[Start of section]

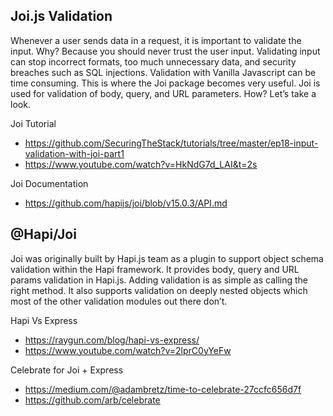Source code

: ## Joi.js Validation ##
Whenever a user sends data in a request, it is important to validate the input. Why? Because you should never trust the user input. Validating input can stop incorrect formats, too much unnecessary data, and security breaches such as SQL injections. Validation with Vanilla Javascript can be time consuming. This is where the Joi package becomes very useful. Joi is used for validation of body, query, and URL parameters. How? Let’s take a look.

Joi Tutorial

* https://github.com/SecuringTheStack/tutorials/tree/master/ep18-input-validation-with-joi-part1
* https://www.youtube.com/watch?v=HkNdG7d_LAI&t=2s

Joi Documentation

* https://github.com/hapijs/joi/blob/v15.0.3/API.md

## @Hapi/Joi ##
Joi was originally built by Hapi.js team as a plugin to support object schema validation within the Hapi framework.
It provides body, query and URL params validation in Hapi.js. Adding validation is as simple as calling the right method. It also supports validation on deeply nested objects which most of the other validation modules out there don’t.

Hapi Vs Express

* https://raygun.com/blog/hapi-vs-express/
* https://www.youtube.com/watch?v=2lprC0yYeFw

Celebrate for Joi + Express
* https://medium.com/@adambretz/time-to-celebrate-27ccfc656d7f
* https://github.com/arb/celebrate
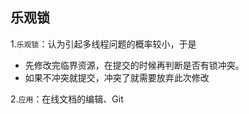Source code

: ## 乐观锁

1.`乐观锁`：认为引起多线程问题的概率较小，于是

- 先修改完临界资源，在提交的时候再判断是否有锁冲突。
- 如果不冲突就提交，冲突了就需要放弃此次修改

2.`应用`：在线文档的编辑、Git
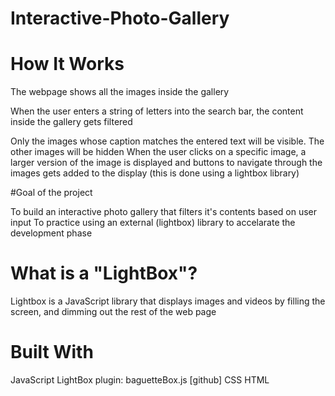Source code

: # Interactive-Photo-Gallery
 
# How It Works
The webpage shows all the images inside the gallery

When the user enters a string of letters into the search bar, the content inside the gallery gets filtered

Only the images whose caption matches the entered text will be visible. The other images will be hidden
When the user clicks on a specific image, a larger version of the image is displayed and buttons to navigate through the images gets added to the display (this is done using a lightbox library)

#Goal of the project

To build an interactive photo gallery that filters it's contents based on user input
To practice using an external (lightbox) library to accelarate the development phase
# What is a "LightBox"?
Lightbox is a JavaScript library that displays images and videos by filling the screen, and dimming out the rest of the web page

# Built With
JavaScript
LightBox plugin: baguetteBox.js [github]
CSS
HTML
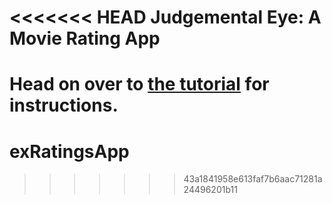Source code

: <<<<<<< HEAD
Judgemental Eye: A Movie Rating App
===================================
Head on over to [the tutorial](http://chriszf.github.com/ratings) for instructions.
=======
exRatingsApp
============
>>>>>>> 43a1841958e613faf7b6aac71281a24496201b11
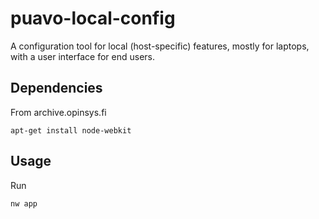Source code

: puavo-local-config
==================

A configuration tool for local (host-specific) features, mostly for laptops,
with a user interface for end users.

## Dependencies

From archive.opinsys.fi

    apt-get install node-webkit

## Usage

Run

    nw app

[End of section]

Give the number of lines in the entries that include the string "youtube", and nothing else.

2